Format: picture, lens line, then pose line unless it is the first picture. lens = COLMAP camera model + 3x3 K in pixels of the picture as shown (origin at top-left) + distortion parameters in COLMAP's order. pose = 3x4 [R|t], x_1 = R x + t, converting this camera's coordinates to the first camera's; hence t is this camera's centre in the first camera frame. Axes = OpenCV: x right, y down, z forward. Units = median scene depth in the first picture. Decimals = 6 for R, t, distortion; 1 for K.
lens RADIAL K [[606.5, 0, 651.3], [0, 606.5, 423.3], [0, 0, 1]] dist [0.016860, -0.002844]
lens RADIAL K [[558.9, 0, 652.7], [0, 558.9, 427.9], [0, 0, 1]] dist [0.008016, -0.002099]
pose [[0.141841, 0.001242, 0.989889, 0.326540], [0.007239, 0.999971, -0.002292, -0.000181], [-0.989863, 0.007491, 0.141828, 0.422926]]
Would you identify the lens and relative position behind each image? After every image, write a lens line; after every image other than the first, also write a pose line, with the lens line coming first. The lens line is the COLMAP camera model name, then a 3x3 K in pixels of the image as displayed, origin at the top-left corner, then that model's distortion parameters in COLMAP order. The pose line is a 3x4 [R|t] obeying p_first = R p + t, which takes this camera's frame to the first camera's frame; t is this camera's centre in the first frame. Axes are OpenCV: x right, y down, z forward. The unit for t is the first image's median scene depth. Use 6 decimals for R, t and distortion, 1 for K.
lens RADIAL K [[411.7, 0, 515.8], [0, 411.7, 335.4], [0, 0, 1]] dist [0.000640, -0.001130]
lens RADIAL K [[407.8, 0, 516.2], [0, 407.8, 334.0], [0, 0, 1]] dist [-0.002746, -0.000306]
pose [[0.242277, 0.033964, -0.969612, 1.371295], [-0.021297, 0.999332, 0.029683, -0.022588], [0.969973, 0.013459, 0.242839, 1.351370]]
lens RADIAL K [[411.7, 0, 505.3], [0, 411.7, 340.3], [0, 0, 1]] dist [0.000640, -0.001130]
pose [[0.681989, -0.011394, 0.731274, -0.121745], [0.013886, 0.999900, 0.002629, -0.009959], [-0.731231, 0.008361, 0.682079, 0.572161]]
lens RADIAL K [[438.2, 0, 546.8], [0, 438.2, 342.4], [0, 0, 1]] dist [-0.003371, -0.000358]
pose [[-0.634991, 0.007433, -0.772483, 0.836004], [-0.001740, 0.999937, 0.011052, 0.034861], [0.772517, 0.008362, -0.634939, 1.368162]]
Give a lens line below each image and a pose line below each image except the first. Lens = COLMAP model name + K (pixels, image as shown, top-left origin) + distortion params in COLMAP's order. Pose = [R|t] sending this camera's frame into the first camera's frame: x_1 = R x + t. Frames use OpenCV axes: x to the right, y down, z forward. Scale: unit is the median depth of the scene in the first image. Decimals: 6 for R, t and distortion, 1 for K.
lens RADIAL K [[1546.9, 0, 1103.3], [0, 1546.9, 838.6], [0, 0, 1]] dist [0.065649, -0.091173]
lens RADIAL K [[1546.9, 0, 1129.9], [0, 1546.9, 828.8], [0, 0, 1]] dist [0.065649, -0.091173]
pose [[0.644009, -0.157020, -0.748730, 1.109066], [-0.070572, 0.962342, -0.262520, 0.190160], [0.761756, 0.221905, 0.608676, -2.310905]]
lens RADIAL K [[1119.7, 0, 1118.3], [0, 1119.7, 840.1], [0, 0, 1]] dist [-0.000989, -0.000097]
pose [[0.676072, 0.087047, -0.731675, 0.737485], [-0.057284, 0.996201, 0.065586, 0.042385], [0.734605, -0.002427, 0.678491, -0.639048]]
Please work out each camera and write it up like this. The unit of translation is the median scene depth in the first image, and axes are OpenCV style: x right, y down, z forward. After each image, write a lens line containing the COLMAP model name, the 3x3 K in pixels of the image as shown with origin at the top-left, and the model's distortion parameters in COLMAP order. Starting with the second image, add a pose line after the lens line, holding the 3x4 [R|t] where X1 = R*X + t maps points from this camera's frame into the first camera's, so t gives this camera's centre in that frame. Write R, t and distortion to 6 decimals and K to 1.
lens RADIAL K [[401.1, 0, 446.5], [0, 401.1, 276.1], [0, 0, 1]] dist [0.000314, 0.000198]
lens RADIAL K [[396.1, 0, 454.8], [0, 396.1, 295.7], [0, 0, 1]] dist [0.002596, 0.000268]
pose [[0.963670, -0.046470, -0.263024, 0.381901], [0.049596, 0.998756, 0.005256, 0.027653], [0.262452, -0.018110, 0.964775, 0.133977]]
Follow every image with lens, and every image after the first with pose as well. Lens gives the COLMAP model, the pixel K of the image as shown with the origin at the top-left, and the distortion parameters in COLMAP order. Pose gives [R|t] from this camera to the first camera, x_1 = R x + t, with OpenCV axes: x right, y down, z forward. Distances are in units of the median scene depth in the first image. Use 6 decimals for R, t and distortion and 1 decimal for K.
* * * * * * * * *
Take each record above and return it verbatim.

Format: picture, lens line, then pose line unless it is the first picture. lens = COLMAP camera model + 3x3 K in pixels of the picture as shown (origin at top-left) + distortion parameters in COLMAP's order. pose = 3x4 [R|t], x_1 = R x + t, converting this camera's coordinates to the first camera's; hence t is this camera's centre in the first camera frame. Axes = OpenCV: x right, y down, z forward. Units = median scene depth in the first picture. Decimals = 6 for R, t, distortion; 1 for K.
lens RADIAL K [[606.5, 0, 651.3], [0, 606.5, 423.3], [0, 0, 1]] dist [0.016860, -0.002844]
lens RADIAL K [[558.9, 0, 652.7], [0, 558.9, 427.9], [0, 0, 1]] dist [0.008016, -0.002099]
pose [[0.141841, 0.001242, 0.989889, 0.326540], [0.007239, 0.999971, -0.002292, -0.000181], [-0.989863, 0.007491, 0.141828, 0.422926]]
Would you identify the lens and relative position behind each image? After every image, write a lens line; after every image other than the first, also write a pose line, with the lens line coming first. The lens line is the COLMAP camera model name, then a 3x3 K in pixels of the image as displayed, origin at the top-left corner, then that model's distortion parameters in COLMAP order. The pose line is a 3x4 [R|t] obeying p_first = R p + t, which takes this camera's frame to the first camera's frame; t is this camera's centre in the first frame. Axes are OpenCV: x right, y down, z forward. The unit for t is the first image's median scene depth. Use 6 decimals for R, t and distortion, 1 for K.
lens RADIAL K [[411.7, 0, 515.8], [0, 411.7, 335.4], [0, 0, 1]] dist [0.000640, -0.001130]
lens RADIAL K [[407.8, 0, 516.2], [0, 407.8, 334.0], [0, 0, 1]] dist [-0.002746, -0.000306]
pose [[0.242277, 0.033964, -0.969612, 1.371295], [-0.021297, 0.999332, 0.029683, -0.022588], [0.969973, 0.013459, 0.242839, 1.351370]]
lens RADIAL K [[411.7, 0, 505.3], [0, 411.7, 340.3], [0, 0, 1]] dist [0.000640, -0.001130]
pose [[0.681989, -0.011394, 0.731274, -0.121745], [0.013886, 0.999900, 0.002629, -0.009959], [-0.731231, 0.008361, 0.682079, 0.572161]]
lens RADIAL K [[438.2, 0, 546.8], [0, 438.2, 342.4], [0, 0, 1]] dist [-0.003371, -0.000358]
pose [[-0.634991, 0.007433, -0.772483, 0.836004], [-0.001740, 0.999937, 0.011052, 0.034861], [0.772517, 0.008362, -0.634939, 1.368162]]
Give a lens line below each image and a pose line below each image except the first. Lens = COLMAP model name + K (pixels, image as shown, top-left origin) + distortion params in COLMAP's order. Pose = [R|t] sending this camera's frame into the first camera's frame: x_1 = R x + t. Frames use OpenCV axes: x to the right, y down, z forward. Scale: unit is the median depth of the scene in the first image. Decimals: 6 for R, t and distortion, 1 for K.
lens RADIAL K [[1546.9, 0, 1103.3], [0, 1546.9, 838.6], [0, 0, 1]] dist [0.065649, -0.091173]
lens RADIAL K [[1546.9, 0, 1129.9], [0, 1546.9, 828.8], [0, 0, 1]] dist [0.065649, -0.091173]
pose [[0.644009, -0.157020, -0.748730, 1.109066], [-0.070572, 0.962342, -0.262520, 0.190160], [0.761756, 0.221905, 0.608676, -2.310905]]
lens RADIAL K [[1119.7, 0, 1118.3], [0, 1119.7, 840.1], [0, 0, 1]] dist [-0.000989, -0.000097]
pose [[0.676072, 0.087047, -0.731675, 0.737485], [-0.057284, 0.996201, 0.065586, 0.042385], [0.734605, -0.002427, 0.678491, -0.639048]]
Please work out each camera and write it up like this. The unit of translation is the median scene depth in the first image, and axes are OpenCV style: x right, y down, z forward. After each image, write a lens line containing the COLMAP model name, the 3x3 K in pixels of the image as shown with origin at the top-left, and the model's distortion parameters in COLMAP order. Starting with the second image, add a pose line after the lens line, holding the 3x4 [R|t] where X1 = R*X + t maps points from this camera's frame into the first camera's, so t gives this camera's centre in that frame. Write R, t and distortion to 6 decimals and K to 1.
lens RADIAL K [[401.1, 0, 446.5], [0, 401.1, 276.1], [0, 0, 1]] dist [0.000314, 0.000198]
lens RADIAL K [[396.1, 0, 454.8], [0, 396.1, 295.7], [0, 0, 1]] dist [0.002596, 0.000268]
pose [[0.963670, -0.046470, -0.263024, 0.381901], [0.049596, 0.998756, 0.005256, 0.027653], [0.262452, -0.018110, 0.964775, 0.133977]]
Follow every image with lens, and every image after the first with pose as well. Lens gives the COLMAP model, the pixel K of the image as shown with the origin at the top-left, and the distortion parameters in COLMAP order. Pose gives [R|t] from this camera to the first camera, x_1 = R x + t, with OpenCV axes: x right, y down, z forward. Distances are in units of the median scene depth in the first image. Use 6 decimals for R, t and distortion and 1 decimal for K.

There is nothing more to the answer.